JPMORGAN Chase & Co’s third-quarter profit rose 7 percent from a year earlier, as the bank was able to increase revenue in its consumer banking business even though the company had to set aside additional funds to cover bad loans, most notably in its credit card division.
The biggest bank by deposits and assets said yesterday it earned a profit of US$6.73 billion, or US$1.76 per share, compared with US$6.29 billion, or US$1.58 a share, in the same period a year earlier. The results beat analysts’ hopes, who were looking for JPMorgan to earn US$1.65 a share, according to FactSet.
JPMorgan’s consumer bank was the driver of this quarter’s growth, reporting a 16 percent rise in net income. The bank saw higher deposit growth and increased revenue in its credit card division, which the bank has been expanding aggressively in the last year with a new high-end credit card known as Chase Sapphire Reserve. Charge-offs in that business have been creeping steadily higher for several quarters, however, and the bank had to set aside an additional US$300 million to cover potential losses.
Despite the creep up in delinquencies, “the US consumer remains healthy,” JPMorgan Chase CEO Jamie Dimon said in a statement.

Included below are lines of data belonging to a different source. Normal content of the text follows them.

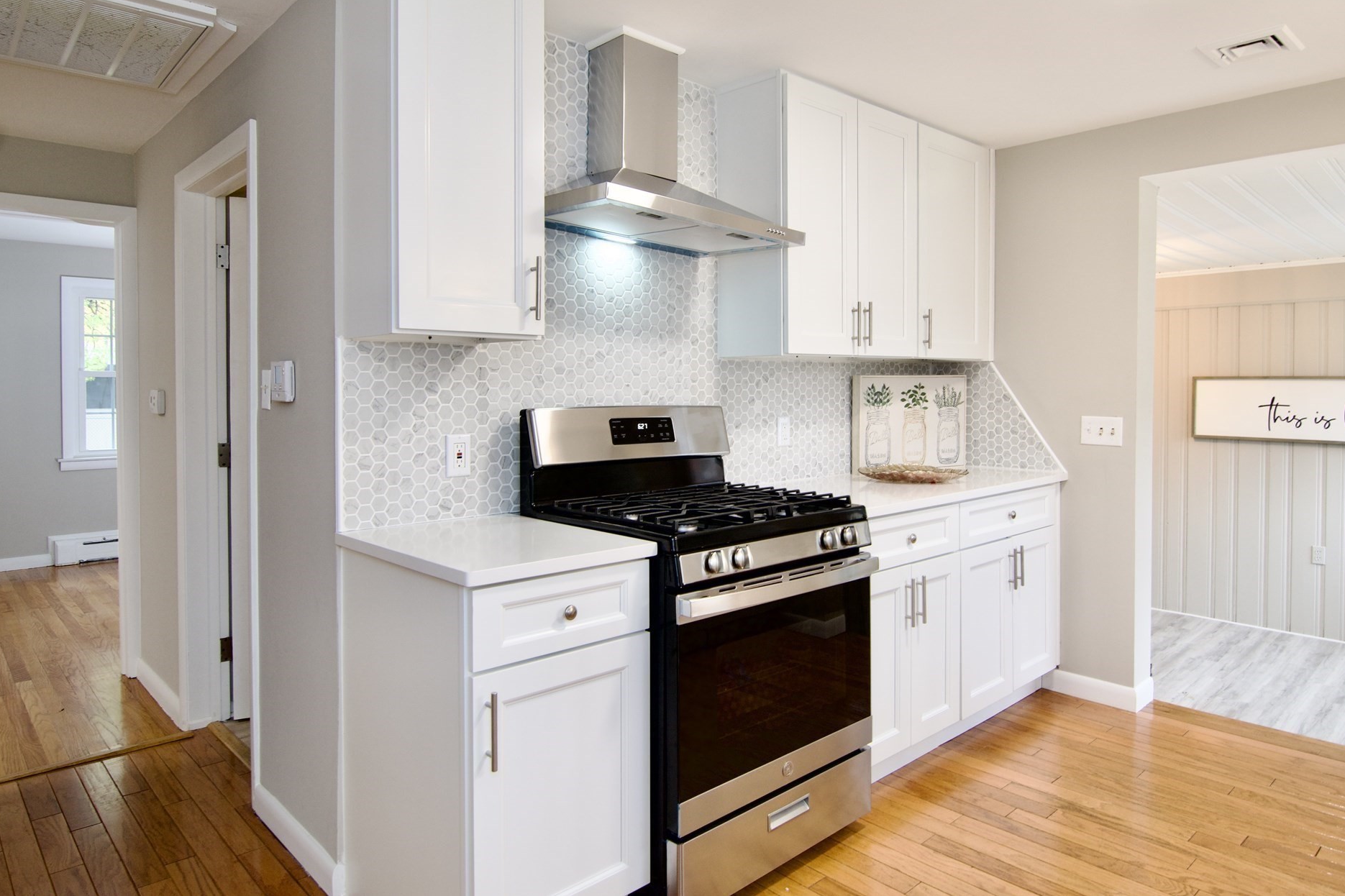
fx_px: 859
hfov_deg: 76.0
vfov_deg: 55.0
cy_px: 406
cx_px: 711
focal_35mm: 23
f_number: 7.1
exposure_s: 1/25
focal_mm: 14
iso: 320
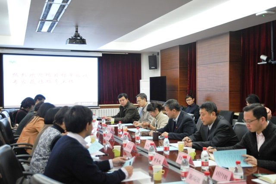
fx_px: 345
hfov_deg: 43.6
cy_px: 92
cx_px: 138
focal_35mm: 45
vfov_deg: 29.8
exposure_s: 1/30
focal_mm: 45
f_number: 4.5
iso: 2200
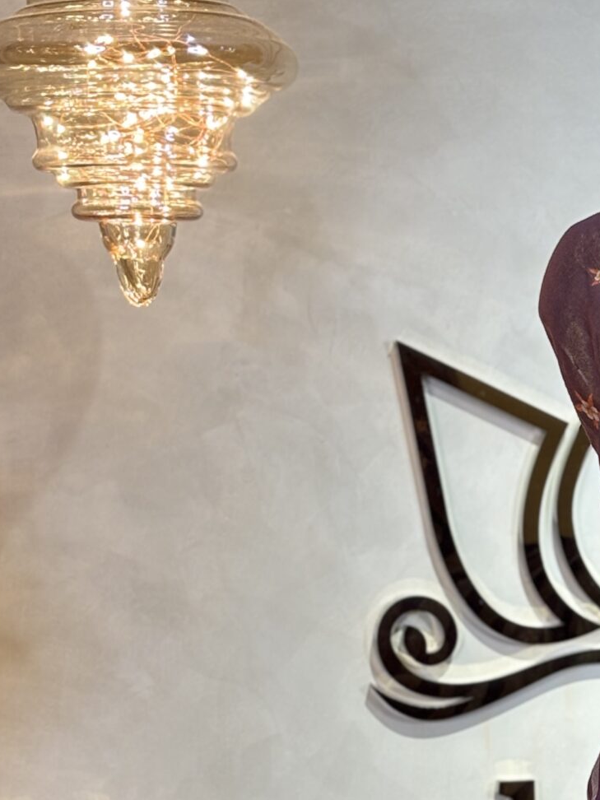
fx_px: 3166
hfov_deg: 10.6
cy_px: 854
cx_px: 743
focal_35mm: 137
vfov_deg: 14.1
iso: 32
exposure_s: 1/50
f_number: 1.6
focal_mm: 5.96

The gains in JPMorgan’s consumer banking division were more than enough to make up for declines in corporate and investment banking, its other major business. That division suffered a 13 percent fall in profits from a year earlier, mostly due to lower trading revenues. Bond trading revenue slumped 27 percent and stock trading revenue fell 4 percent, the bank said. Revenue across the bank was US$26.2 billion on a managed basis.